_COMPLETE THE FOLLOWING_.
(a) From the colonial American dress text below, list the four things that Massachusetts sumptuary laws forbade in 1634.
(b) Answer these questions on the colonial American dress text below:
(i) What were the men's knee-length stockings made of?
(ii) In what year were further restrictions added that required poorer colonists to dress according to their station?
(iii) What colors was Bridget Bishop's dress?

_DOCUMENT EXCERPT_.
_ _ _ _

French colonists in the Colonial United States wore European fashions from the land of their origin. The pilgrims of Plymouth Colony adopted the new English fashion of King Charles I, the falling band collar made of lace or linen. Men's attire consisted of a linen undergarment, a padded button-down doublet with long sleeves, sometimes worn with cloth collars and white cuffs that contrasted with dark colored garments, baggy knee length breeches, and knee-length stockings of cotton or wool. Felt hats were worn at all times, even indoors. This was a standard set by the men at that time because, in those days, the men were extremely embarrassed of balding. Women wore a short-sleeved linen undergarment tied with ribbons, stays, ankle length petticoats (sometimes multiple layers), a fitted gown or fitted button down bodice (sleeves could be sewn on or attached at the shoulder with a ribbon) with an ankle length skirt, stockings, and aprons. Pilgrim women always wore their hair pulled back and covered with a cap called a coif.

Sumptuary laws in colonial Massachusetts forbade lace, embroidery, ruffs and gold thread in 1634. Perfumed gloves, decorative shoe ornaments, beaver fur hats, and multiple pearl necklaces and rings were also not allowed. Additional restrictions were added in 1639 requiring poorer colonists to dress according to their station, forbidding silk scarves and other finery. Loose hair and short sleeves were banned. During the Salem Witch Trials, Bridget Bishop was accused of witchcraft for her "showy costume". Her dress, black with a red bodice, and decorated with multi-colored threads, was admitted as evidence against her. Further evidence revealed that she had asked the town dyer to dye "sundry pieces of lace" that were said to be of "long and immodest shapes".

_ _ _ _

(Remote sensing object lists)
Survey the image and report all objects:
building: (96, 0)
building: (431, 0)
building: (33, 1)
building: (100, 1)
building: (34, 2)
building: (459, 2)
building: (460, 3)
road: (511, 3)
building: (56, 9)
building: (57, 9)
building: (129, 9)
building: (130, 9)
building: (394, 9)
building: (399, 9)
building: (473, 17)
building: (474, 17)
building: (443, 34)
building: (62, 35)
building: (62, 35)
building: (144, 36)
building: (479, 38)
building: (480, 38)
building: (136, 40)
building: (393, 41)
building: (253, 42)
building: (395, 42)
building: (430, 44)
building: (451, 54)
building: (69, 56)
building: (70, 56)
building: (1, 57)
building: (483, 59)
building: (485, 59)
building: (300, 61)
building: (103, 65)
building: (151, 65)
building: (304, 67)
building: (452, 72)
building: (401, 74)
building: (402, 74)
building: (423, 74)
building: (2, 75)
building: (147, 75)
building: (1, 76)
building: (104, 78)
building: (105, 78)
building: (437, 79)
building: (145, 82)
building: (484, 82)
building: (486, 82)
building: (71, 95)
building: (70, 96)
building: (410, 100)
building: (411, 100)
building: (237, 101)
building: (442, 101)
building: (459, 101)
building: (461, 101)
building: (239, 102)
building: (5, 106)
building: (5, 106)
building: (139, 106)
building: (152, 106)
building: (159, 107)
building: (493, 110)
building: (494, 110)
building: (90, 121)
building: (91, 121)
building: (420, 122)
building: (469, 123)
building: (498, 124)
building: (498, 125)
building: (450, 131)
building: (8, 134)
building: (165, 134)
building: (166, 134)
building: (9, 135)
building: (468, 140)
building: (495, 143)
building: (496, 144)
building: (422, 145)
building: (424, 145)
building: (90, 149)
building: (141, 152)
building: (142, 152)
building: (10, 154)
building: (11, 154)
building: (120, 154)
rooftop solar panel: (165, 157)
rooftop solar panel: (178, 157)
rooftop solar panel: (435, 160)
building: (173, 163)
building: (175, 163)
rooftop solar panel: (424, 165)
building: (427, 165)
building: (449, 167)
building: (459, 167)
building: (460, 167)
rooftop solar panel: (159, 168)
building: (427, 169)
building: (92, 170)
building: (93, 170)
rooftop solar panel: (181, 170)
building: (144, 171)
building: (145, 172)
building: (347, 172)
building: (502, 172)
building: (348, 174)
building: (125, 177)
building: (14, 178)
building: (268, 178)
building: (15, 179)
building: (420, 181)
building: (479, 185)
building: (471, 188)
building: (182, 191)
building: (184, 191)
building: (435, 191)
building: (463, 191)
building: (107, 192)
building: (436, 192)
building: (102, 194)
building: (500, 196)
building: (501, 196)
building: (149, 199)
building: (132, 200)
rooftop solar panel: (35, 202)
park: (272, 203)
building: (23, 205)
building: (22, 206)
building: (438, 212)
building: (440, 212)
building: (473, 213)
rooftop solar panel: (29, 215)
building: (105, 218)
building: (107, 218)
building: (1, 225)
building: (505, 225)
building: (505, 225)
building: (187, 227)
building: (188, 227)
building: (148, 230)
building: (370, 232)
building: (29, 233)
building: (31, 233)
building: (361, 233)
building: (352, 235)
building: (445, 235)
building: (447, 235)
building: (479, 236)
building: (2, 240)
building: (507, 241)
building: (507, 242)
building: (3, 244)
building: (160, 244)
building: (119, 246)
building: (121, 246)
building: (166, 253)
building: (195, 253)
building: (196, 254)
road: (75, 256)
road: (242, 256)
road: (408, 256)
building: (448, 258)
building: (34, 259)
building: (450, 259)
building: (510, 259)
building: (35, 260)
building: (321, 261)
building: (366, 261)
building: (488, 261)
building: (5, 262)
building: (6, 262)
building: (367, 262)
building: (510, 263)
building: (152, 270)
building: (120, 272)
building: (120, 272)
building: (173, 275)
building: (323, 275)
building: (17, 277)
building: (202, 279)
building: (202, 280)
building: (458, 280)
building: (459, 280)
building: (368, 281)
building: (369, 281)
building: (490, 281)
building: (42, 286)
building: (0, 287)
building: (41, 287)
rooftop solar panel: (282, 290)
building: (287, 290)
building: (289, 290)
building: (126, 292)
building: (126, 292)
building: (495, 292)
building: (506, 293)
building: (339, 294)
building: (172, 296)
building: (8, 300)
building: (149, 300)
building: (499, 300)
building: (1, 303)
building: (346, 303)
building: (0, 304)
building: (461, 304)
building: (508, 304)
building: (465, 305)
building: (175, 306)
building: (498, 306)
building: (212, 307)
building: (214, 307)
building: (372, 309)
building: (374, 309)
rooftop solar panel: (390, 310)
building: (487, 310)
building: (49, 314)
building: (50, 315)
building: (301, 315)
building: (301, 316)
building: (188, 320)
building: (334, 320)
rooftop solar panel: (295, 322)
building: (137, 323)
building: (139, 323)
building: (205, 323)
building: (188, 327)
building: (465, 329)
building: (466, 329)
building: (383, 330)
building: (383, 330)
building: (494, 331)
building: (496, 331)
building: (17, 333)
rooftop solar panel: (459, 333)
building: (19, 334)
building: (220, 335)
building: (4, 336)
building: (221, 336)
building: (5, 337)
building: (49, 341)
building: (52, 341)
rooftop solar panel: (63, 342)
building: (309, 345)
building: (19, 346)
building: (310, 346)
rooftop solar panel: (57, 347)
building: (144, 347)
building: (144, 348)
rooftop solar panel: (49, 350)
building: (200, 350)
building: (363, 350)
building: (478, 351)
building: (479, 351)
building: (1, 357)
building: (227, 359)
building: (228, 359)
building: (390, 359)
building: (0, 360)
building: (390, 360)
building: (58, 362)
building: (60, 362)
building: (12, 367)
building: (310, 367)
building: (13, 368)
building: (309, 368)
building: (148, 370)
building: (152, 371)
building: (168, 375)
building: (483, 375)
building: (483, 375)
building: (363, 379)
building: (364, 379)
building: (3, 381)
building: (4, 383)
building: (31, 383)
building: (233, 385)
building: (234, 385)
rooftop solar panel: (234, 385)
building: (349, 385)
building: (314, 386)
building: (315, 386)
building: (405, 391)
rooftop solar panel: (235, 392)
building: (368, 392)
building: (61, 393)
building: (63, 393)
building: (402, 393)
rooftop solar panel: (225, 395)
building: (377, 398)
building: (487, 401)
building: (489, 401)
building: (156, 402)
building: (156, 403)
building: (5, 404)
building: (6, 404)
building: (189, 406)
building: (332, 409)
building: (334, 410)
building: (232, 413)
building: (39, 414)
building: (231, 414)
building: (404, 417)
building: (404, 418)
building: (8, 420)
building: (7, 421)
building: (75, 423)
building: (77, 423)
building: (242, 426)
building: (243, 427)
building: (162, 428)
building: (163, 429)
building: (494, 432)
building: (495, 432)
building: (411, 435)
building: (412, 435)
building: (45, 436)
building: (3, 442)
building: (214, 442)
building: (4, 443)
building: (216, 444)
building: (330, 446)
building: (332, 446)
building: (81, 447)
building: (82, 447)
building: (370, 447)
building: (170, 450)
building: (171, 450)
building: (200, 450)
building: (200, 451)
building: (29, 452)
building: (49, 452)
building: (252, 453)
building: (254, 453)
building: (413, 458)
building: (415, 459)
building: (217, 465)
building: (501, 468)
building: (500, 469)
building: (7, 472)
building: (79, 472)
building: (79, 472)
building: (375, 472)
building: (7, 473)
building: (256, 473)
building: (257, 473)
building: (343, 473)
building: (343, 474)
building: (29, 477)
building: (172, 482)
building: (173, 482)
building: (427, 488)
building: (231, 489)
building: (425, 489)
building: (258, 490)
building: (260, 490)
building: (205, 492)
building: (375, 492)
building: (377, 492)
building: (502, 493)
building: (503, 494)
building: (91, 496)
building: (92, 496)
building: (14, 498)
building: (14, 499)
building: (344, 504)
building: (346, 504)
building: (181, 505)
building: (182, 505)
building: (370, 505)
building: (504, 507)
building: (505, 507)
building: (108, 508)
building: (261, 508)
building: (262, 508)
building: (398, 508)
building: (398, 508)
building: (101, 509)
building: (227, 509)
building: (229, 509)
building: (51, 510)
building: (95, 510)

_ _ _ _

_RESPONSES_.
(a) lace, embroidery, ruffs, gold thread

(b)
(i) Cotton or wool
(ii) 1639
(iii) Black with a red bodice, decorated with multi-colored threads